### WHAT TO PRODUCE:
Print each record below word for word.
RECORDS FOR THIS TASK: Begin
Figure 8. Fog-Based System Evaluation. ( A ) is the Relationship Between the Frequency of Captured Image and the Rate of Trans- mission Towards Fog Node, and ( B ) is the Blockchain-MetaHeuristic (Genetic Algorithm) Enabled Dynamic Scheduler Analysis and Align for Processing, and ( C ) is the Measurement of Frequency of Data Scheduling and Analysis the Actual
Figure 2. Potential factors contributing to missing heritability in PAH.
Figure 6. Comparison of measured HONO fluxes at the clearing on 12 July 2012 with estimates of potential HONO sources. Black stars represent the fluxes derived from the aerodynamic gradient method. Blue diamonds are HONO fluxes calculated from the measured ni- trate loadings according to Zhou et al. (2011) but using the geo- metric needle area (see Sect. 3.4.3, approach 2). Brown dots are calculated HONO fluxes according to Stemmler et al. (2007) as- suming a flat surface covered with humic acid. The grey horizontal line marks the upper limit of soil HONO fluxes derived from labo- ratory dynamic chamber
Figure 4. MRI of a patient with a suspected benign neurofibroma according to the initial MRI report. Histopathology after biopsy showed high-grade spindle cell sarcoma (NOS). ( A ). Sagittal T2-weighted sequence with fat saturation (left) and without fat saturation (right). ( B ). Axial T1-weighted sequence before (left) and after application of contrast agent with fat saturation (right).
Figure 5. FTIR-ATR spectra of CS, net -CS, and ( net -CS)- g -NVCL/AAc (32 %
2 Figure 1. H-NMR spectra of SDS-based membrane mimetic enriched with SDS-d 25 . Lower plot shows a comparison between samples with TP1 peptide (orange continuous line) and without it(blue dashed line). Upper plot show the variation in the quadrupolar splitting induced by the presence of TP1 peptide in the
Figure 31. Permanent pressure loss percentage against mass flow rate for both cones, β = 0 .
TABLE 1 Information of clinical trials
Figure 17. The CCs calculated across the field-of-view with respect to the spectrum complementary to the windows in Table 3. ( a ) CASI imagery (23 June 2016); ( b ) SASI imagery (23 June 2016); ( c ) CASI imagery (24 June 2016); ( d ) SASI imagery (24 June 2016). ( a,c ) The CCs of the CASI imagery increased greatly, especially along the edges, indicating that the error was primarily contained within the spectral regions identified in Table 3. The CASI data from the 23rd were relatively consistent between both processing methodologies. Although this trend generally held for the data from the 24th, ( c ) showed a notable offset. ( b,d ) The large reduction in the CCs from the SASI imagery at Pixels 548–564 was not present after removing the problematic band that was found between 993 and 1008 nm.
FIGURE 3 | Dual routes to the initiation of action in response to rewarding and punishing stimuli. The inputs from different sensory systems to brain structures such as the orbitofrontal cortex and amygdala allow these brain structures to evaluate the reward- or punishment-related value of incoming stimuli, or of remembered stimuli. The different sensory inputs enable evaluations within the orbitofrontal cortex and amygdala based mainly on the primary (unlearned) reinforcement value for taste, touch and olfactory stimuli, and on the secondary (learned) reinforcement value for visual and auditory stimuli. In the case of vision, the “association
RECORDS FOR THIS TASK: End
### RESPONSE AREA:
Figure 8. Fog-Based System Evaluation. ( A ) is the Relationship Between the Frequency of Captured Image and the Rate of Trans- mission Towards Fog Node, and ( B ) is the Blockchain-MetaHeuristic (Genetic Algorithm) Enabled Dynamic Scheduler Analysis and Align for Processing, and ( C ) is the Measurement of Frequency of Data Scheduling and Analysis the Actual
Figure 2. Potential factors contributing to missing heritability in PAH.
Figure 6. Comparison of measured HONO fluxes at the clearing on 12 July 2012 with estimates of potential HONO sources. Black stars represent the fluxes derived from the aerodynamic gradient method. Blue diamonds are HONO fluxes calculated from the measured ni- trate loadings according to Zhou et al. (2011) but using the geo- metric needle area (see Sect. 3.4.3, approach 2). Brown dots are calculated HONO fluxes according to Stemmler et al. (2007) as- suming a flat surface covered with humic acid. The grey horizontal line marks the upper limit of soil HONO fluxes derived from labo- ratory dynamic chamber
Figure 4. MRI of a patient with a suspected benign neurofibroma according to the initial MRI report. Histopathology after biopsy showed high-grade spindle cell sarcoma (NOS). ( A ). Sagittal T2-weighted sequence with fat saturation (left) and without fat saturation (right). ( B ). Axial T1-weighted sequence before (left) and after application of contrast agent with fat saturation (right).
Figure 5. FTIR-ATR spectra of CS, net -CS, and ( net -CS)- g -NVCL/AAc (32 %
2 Figure 1. H-NMR spectra of SDS-based membrane mimetic enriched with SDS-d 25 . Lower plot shows a comparison between samples with TP1 peptide (orange continuous line) and without it(blue dashed line). Upper plot show the variation in the quadrupolar splitting induced by the presence of TP1 peptide in the
Figure 31. Permanent pressure loss percentage against mass flow rate for both cones, β = 0 .
TABLE 1 Information of clinical trials
Figure 17. The CCs calculated across the field-of-view with respect to the spectrum complementary to the windows in Table 3. ( a ) CASI imagery (23 June 2016); ( b ) SASI imagery (23 June 2016); ( c ) CASI imagery (24 June 2016); ( d ) SASI imagery (24 June 2016). ( a,c ) The CCs of the CASI imagery increased greatly, especially along the edges, indicating that the error was primarily contained within the spectral regions identified in Table 3. The CASI data from the 23rd were relatively consistent between both processing methodologies. Although this trend generally held for the data from the 24th, ( c ) showed a notable offset. ( b,d ) The large reduction in the CCs from the SASI imagery at Pixels 548–564 was not present after removing the problematic band that was found between 993 and 1008 nm.
FIGURE 3 | Dual routes to the initiation of action in response to rewarding and punishing stimuli. The inputs from different sensory systems to brain structures such as the orbitofrontal cortex and amygdala allow these brain structures to evaluate the reward- or punishment-related value of incoming stimuli, or of remembered stimuli. The different sensory inputs enable evaluations within the orbitofrontal cortex and amygdala based mainly on the primary (unlearned) reinforcement value for taste, touch and olfactory stimuli, and on the secondary (learned) reinforcement value for visual and auditory stimuli. In the case of vision, the “association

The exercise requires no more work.